We meet main character Emma who is worried about turning 40, as that’s the age her mother was when she stopped sleeping and started having mental health issues. We watch as Emma starts to battle with insomnia and deal with her life unravelling around her in the week leading up to her birthday. I enjoyed the unreliable narration of the novel, with events being missed out from Emma’s perspective and being revealed later on. This really kept the reader on the back-foot at all times, unsure what was real and unable to fully trust our narrator. Emma isn’t the most likeable of characters though, keeping a lot of memories private and making some really silly decisions.

Although there’s a lot of twists and reveals through the book, I did feel that it got a bit repetitive in places. There’s a lot of night-time chapters where the same unnerving things happen to Emma which I think could have been edited down. I like the progression of the story though and the stakes are kept high throughout. I didn’t have any sympathy for the rest of the family– I would have liked to think that if my husband noticed any worrying change of behaviours, particularly insomnia that he would talk to me about it with compassion, unlike Robert who just seemed to accuse Emma of things without any love or care. I think a lot of the issues in the book could have been made 100 times better with some basic communication between the characters which stretched my suspension of disbelief a little.

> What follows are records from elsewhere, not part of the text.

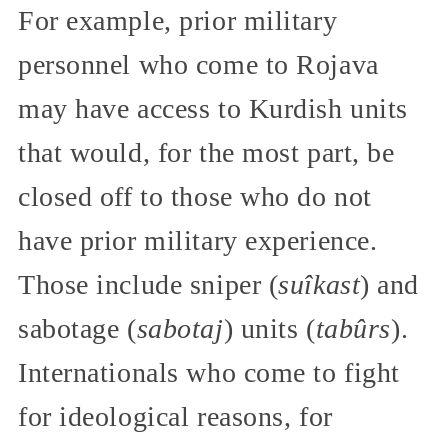
For example, prior military
personnel who come to Rojava
may have access to Kurdish units
that would, for the most part, be
closed off to those who do not
have prior military experience.
Those include sniper (
suîkast
) and
sabotage (
sabotaj
) units (
tabûrs
).
Internationals who come to fight
for ideological reasons, for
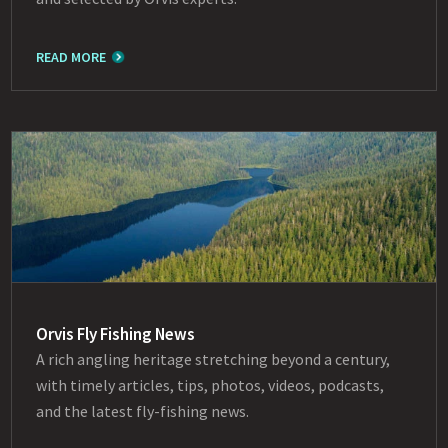
READ MORE
Orvis Fly Fishing News
A rich angling heritage stretching beyond a century,
with timely articles, tips, photos, videos, podcasts,
and the latest fly-fishing news.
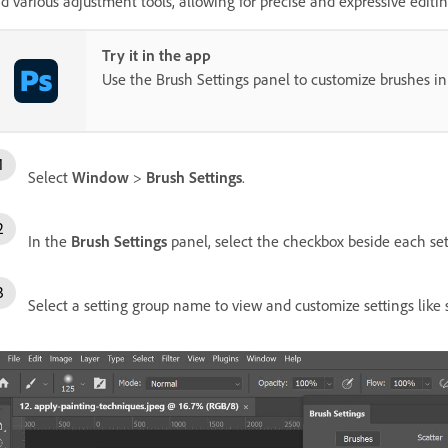
d various adjustment tools, allowing for precise and expressive editin
Try it in the app
Use the Brush Settings panel to customize brushes in
Select
Window
>
Brush Settings
.
In the
Brush Settings
panel, select the checkbox beside each se
Select a setting group name to view and customize settings like 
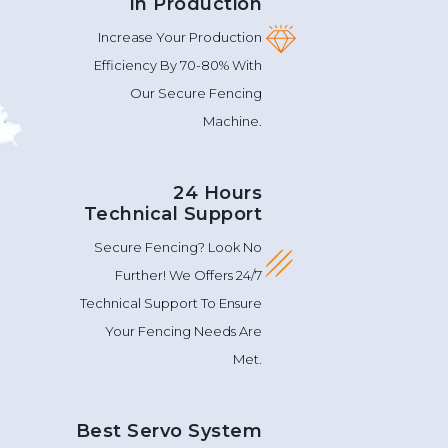
In Production
Increase Your Production
Efficiency By 70-80% With
Our Secure Fencing
Machine.
24 Hours
Technical Support
Secure Fencing? Look No
Further! We Offers 24/7
Technical Support To Ensure
Your Fencing Needs Are
Met.
Best Servo System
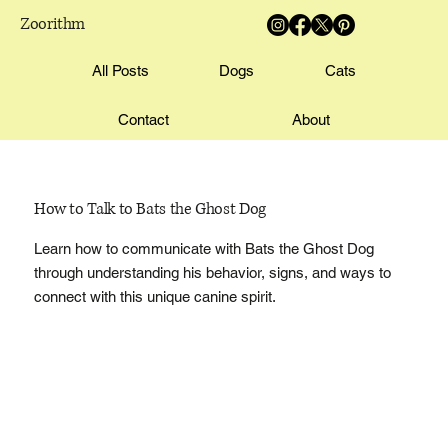
Zoorithm
All Posts
Dogs
Cats
Contact
About
How to Talk to Bats the Ghost Dog
Learn how to communicate with Bats the Ghost Dog
through understanding his behavior, signs, and ways to
connect with this unique canine spirit.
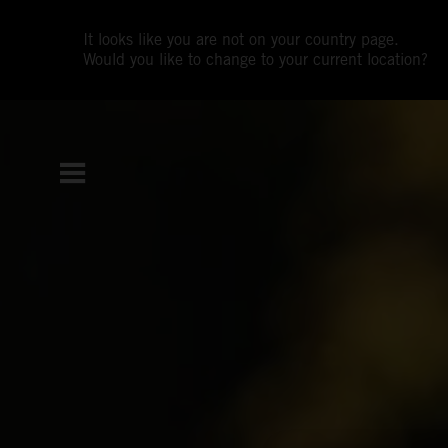
It looks like you are not on your country page.
Would you like to change to your current location?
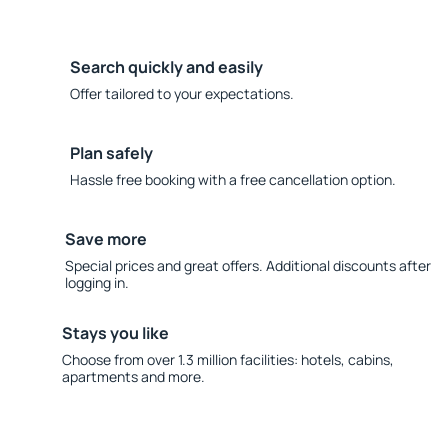
Search quickly and easily
Offer tailored to your expectations.
Plan safely
Hassle free booking with a free cancellation option.
Save more
Special prices and great offers. Additional discounts after
logging in.
Stays you like
Choose from over 1.3 million facilities: hotels, cabins,
apartments and more.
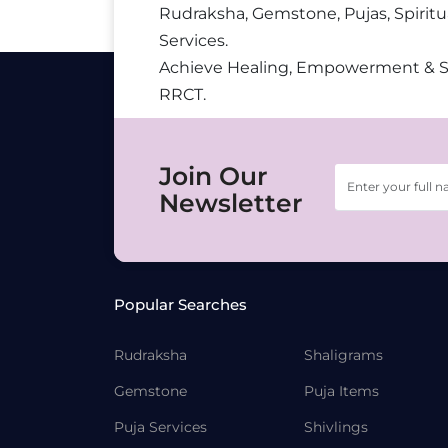
Rudraksha, Gemstone, Pujas, Spiritu
Services.
Achieve Healing, Empowerment & 
RRCT.
Join Our
Newsletter
Popular Searches
Rudraksha
Shaligrams
Gemstone
Puja Items
Puja Services
Shivlings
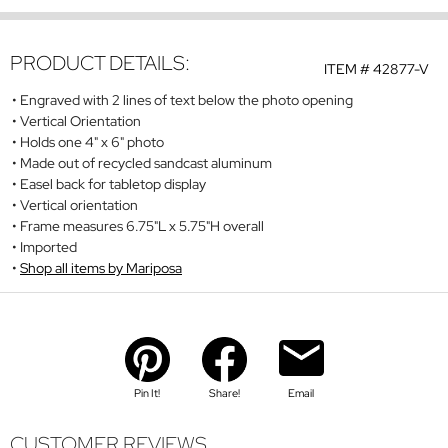
PRODUCT DETAILS:
ITEM #
42877-V
Engraved with 2 lines of text below the photo opening
Vertical Orientation
Holds one 4" x 6" photo
Made out of recycled sandcast aluminum
Easel back for tabletop display
Vertical orientation
Frame measures 6.75"L x 5.75"H overall
Imported
Shop all items by Mariposa
Pin It!
Share!
Email
CUSTOMER REVIEWS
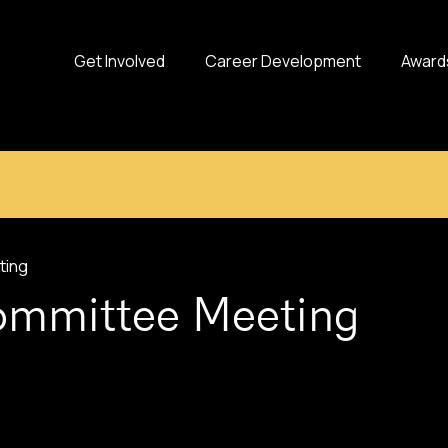
Get Involved
Career Development
Award
ting
Committee Meeting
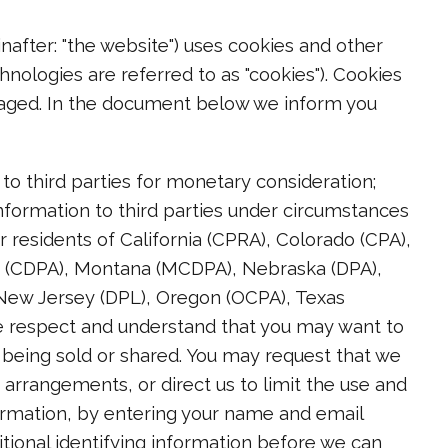
nafter: "the website") uses cookies and other
hnologies are referred to as "cookies"). Cookies
gaged. In the document below we inform you
to third parties for monetary consideration;
nformation to third parties under circumstances
r residents of California (CPRA), Colorado (CPA),
a (CDPA), Montana (MCDPA), Nebraska (DPA),
ew Jersey (DPL), Oregon (OCPA), Texas
e respect and understand that you may want to
t being sold or shared. You may request that we
arrangements, or direct us to limit the use and
formation, by entering your name and email
tional identifying information before we can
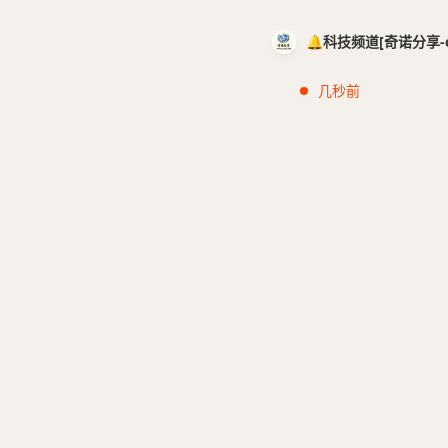
🔔科技频道[奇诺分享-cci
几秒前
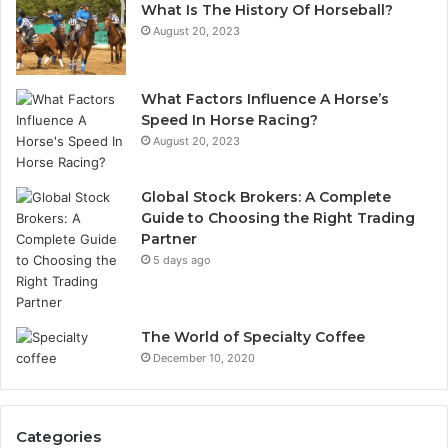
What Is The History Of Horseball?
August 20, 2023
What Factors Influence A Horse’s
Speed In Horse Racing?
August 20, 2023
Global Stock Brokers: A Complete
Guide to Choosing the Right Trading
Partner
5 days ago
The World of Specialty Coffee
December 10, 2020
Categories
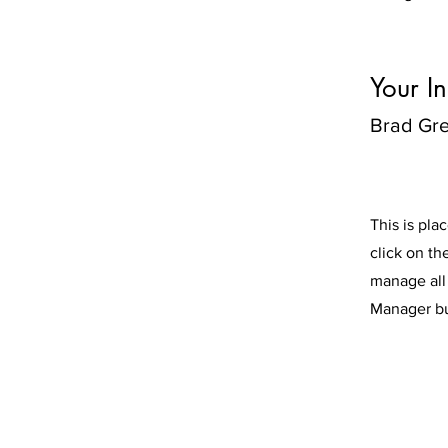
Your In
Brad Gr
This is pla
click on t
manage all 
Manager but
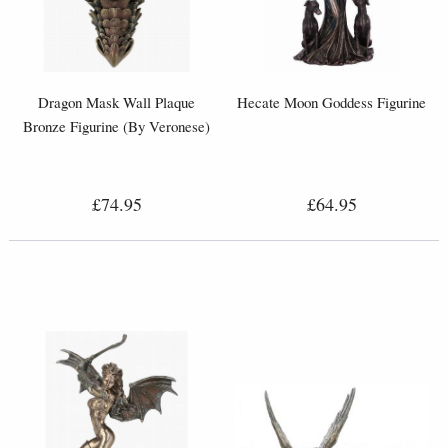
Dragon Mask Wall Plaque
Hecate Moon Goddess Figurine
Bronze Figurine (By Veronese)
£74.95
£64.95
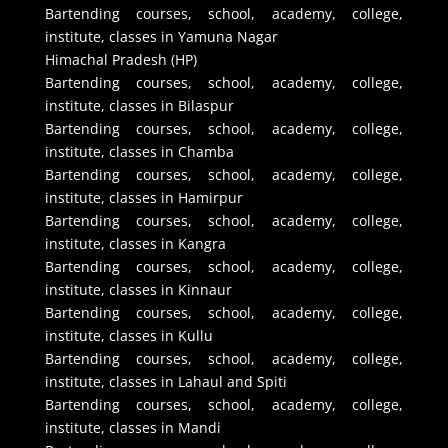
Bartending courses, school, academy, college,
institute, classes in Yamuna Nagar
Himachal Pradesh (HP)
Bartending courses, school, academy, college,
institute, classes in Bilaspur
Bartending courses, school, academy, college,
institute, classes in Chamba
Bartending courses, school, academy, college,
institute, classes in Hamirpur
Bartending courses, school, academy, college,
institute, classes in Kangra
Bartending courses, school, academy, college,
institute, classes in Kinnaur
Bartending courses, school, academy, college,
institute, classes in Kullu
Bartending courses, school, academy, college,
institute, classes in Lahaul and Spiti
Bartending courses, school, academy, college,
institute, classes in Mandi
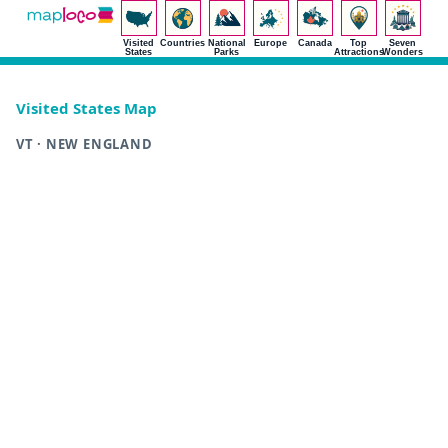
Visited
Countries
National
Europe
Canada
Top
Seven
States
Parks
Attractions
Wonders
Visited States Map
VT · NEW ENGLAND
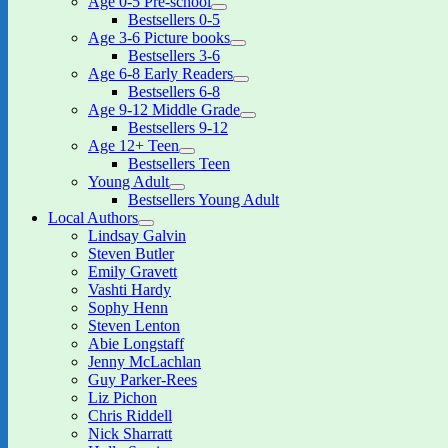
Age 0-5 Pre-school
expand
Bestsellers 0-5
child
Age 3-6 Picture books
menu
expand
Bestsellers 3-6
child
Age 6-8 Early Readers
menu
expand
Bestsellers 6-8
child
Age 9-12 Middle Grade
menu
expand
Bestsellers 9-12
child
Age 12+ Teen
menu
expand
Bestsellers Teen
child
Young Adult
menu
expand
Bestsellers Young Adult
child
Local Authors
menu
expand
Lindsay Galvin
child
Steven Butler
menu
Emily Gravett
Vashti Hardy
Sophy Henn
Steven Lenton
Abie Longstaff
Jenny McLachlan
Guy Parker-Rees
Liz Pichon
Chris Riddell
Nick Sharratt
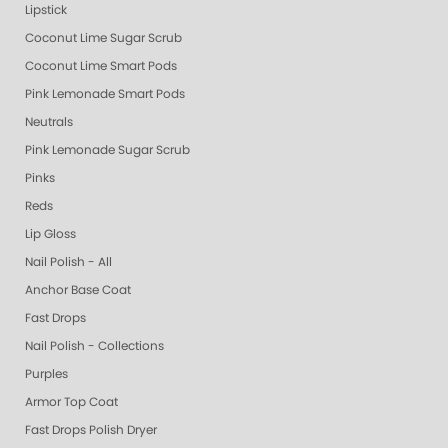
Lipstick
Coconut Lime Sugar Scrub
Coconut Lime Smart Pods
Pink Lemonade Smart Pods
Neutrals
Pink Lemonade Sugar Scrub
Pinks
Reds
Lip Gloss
Nail Polish - All
Anchor Base Coat
Fast Drops
Nail Polish - Collections
Purples
Armor Top Coat
Fast Drops Polish Dryer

The end twist was a good one and although I had guessed who the person responsible was, I hadn’t really been able to work out how they slotted into the story. Although it seemed a little convenient, it was a good idea and made for a satisfying reveal. I’m finding it hard to read about books that make mental health their punchline twist or main storyline at the moment as it seems a little dated for the 2022 climate. However, adding an almost supernatural element to the story helped to not make the story as controversial as it could have been. This does however, leave the reader with more questions than answers by the end.

Overall, Insomnia is an unsettling and chilling psychological thriller with a supernatural twist. Thank you to NetGalley & HarperCollins UK – Harper Fiction for the chance to read the ARC in exchange for an honest review.